On running this program will 'query' the GPU and provide with result as;






























REFERENCES

Tuesday 27 August 2013

Hello CUDA -- Part 1

As is a practice in all computer languages and APIs, one starts with a hello world program. However, the nvcc compiler is more like a compiler driver, what it does is;

  1. separate device from host code into two separate files
  2. compile device code (with nvcc, cudafe, ptxas)
  3. invoke gcc for host code
Hence, if a C++ hello world program was sent through to nvcc, nothing will happen in the first two steps, but gcc will be invoked to compile the C++ host code. To confirm to CUDA, we will need a more CUDA specific hello world code,

//helloworld.cu
//Compile with => nvcc helloworld.cu -o helloworld
//Run with ./helloworld

#include <cuda.h>
#include <stdio.h>

__global__ 
void kernel(void) 
{
}
int main(void) 
{
kernel<<<1,1>>>();
printf("Hello World \n");
}

On running helloworld.cu will print hello world, however this is different from a C++ Hello World. Lets look at the 3 CUDA aspects in the program;

#.1. cuda.h

Defines the public host functions and types for the CUDA driver API. In CUDA 5.5 Ubuntu 12.04 installation cuda.h is located at /usr/local/cuda-5.5/include/cuda.h

#.2. __global__
Functions that are going to be executed as kernels on the device should have their header prefaced with, __device__ and/or __global__. In particular keyword __global__ indicates a function that it runs on the device and it is called from host code. In this program,  since the body of the kernel is blank, nothing will be computed on the GPU device.

#.3. kernel<<<1,1>>>()
The kernel introduces parallelism into the program, this kernel is configured using one block per grid, and one thread per block. CUDA supports thread abstraction in which code in a single thread is executed by all other threads. This programming model has the advantage of scalability since all threads essentially execute the same piece of code. A single invoked kernel is referred to as a grid. A grid is comprised of blocks of threads. A block is comprised of multiple threads. Grids, blocks, and threads have different properties. A thread is the smallest execution unit in a CUDA program. In CUDA, one writes programs for a single thread and it will be executed by all the other threads.

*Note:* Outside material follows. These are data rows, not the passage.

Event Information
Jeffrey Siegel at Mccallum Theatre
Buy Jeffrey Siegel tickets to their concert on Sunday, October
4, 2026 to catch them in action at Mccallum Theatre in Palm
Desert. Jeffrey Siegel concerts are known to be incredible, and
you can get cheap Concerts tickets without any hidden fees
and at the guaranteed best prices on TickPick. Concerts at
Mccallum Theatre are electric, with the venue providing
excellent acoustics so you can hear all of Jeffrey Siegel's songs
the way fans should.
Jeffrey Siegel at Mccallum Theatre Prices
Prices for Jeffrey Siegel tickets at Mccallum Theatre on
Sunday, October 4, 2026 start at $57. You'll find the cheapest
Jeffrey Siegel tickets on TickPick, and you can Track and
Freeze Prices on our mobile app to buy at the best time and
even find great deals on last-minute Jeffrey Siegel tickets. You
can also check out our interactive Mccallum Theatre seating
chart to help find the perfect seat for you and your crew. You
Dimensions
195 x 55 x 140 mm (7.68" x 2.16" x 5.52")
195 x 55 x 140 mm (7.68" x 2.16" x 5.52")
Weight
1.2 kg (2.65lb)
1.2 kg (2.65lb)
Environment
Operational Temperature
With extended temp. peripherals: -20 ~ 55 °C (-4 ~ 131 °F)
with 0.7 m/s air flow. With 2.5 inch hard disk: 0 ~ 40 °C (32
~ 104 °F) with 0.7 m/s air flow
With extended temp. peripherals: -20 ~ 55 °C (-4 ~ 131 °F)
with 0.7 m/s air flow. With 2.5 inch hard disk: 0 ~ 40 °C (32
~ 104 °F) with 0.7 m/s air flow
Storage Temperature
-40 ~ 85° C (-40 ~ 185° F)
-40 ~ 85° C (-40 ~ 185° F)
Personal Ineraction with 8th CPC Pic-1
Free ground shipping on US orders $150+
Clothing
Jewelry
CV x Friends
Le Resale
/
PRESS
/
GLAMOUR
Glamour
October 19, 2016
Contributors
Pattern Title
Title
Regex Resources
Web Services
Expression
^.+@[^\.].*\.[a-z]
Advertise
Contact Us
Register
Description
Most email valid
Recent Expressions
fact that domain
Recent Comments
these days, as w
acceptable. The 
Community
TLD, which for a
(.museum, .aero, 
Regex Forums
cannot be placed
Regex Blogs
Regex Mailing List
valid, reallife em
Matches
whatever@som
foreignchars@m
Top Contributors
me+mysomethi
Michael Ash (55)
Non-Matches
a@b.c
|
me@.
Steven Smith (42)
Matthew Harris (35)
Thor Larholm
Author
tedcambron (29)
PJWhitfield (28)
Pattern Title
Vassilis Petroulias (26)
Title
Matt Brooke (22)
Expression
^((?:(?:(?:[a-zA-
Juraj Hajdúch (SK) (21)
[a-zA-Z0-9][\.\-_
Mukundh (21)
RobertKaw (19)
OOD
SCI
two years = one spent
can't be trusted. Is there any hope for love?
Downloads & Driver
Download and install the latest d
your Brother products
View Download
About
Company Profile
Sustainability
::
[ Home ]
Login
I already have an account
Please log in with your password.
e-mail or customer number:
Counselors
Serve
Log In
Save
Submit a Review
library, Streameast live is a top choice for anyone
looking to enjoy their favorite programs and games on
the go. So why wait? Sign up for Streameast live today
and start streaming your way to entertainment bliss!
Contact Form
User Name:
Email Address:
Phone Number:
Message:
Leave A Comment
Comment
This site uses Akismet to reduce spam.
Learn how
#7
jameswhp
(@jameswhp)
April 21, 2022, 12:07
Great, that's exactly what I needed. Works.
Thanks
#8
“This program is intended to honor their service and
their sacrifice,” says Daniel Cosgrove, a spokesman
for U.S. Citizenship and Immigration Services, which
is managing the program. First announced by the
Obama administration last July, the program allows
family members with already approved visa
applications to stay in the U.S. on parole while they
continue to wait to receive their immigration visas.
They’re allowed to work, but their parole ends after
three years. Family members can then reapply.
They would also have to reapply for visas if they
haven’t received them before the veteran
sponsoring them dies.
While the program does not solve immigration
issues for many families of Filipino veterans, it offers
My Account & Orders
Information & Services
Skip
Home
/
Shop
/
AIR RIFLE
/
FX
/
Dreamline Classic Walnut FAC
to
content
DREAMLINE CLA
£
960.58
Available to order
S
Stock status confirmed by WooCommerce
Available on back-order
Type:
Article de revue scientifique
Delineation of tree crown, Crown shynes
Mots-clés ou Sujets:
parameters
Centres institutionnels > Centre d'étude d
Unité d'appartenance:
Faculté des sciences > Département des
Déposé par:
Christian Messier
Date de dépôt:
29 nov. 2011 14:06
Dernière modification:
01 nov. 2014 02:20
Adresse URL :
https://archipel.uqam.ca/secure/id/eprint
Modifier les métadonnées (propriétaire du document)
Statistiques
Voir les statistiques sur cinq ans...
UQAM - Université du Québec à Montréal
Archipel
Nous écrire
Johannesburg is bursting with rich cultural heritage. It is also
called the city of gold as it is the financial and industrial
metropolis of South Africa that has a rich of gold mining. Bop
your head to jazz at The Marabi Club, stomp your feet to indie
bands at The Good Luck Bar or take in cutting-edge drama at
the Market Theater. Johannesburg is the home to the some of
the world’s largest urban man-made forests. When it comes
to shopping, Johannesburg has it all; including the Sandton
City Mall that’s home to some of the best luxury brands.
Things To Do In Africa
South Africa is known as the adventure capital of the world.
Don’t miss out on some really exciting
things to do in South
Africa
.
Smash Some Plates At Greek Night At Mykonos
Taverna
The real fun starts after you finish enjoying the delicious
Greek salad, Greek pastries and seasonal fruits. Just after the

The kernel function takes no input parameters and has no output. The generic syntax for the kernel function is;

kernel_function <<<BlocksPerGrid, ThreadsPerGrid>>>>( argument1, argument2, ... );

Since the GPU is not participating in this program hence even kernel<<<0,0>>>() will lead to the same answer, so will kernel<<<10,10>>>(). Later parts of the series will discuss better hello world examples.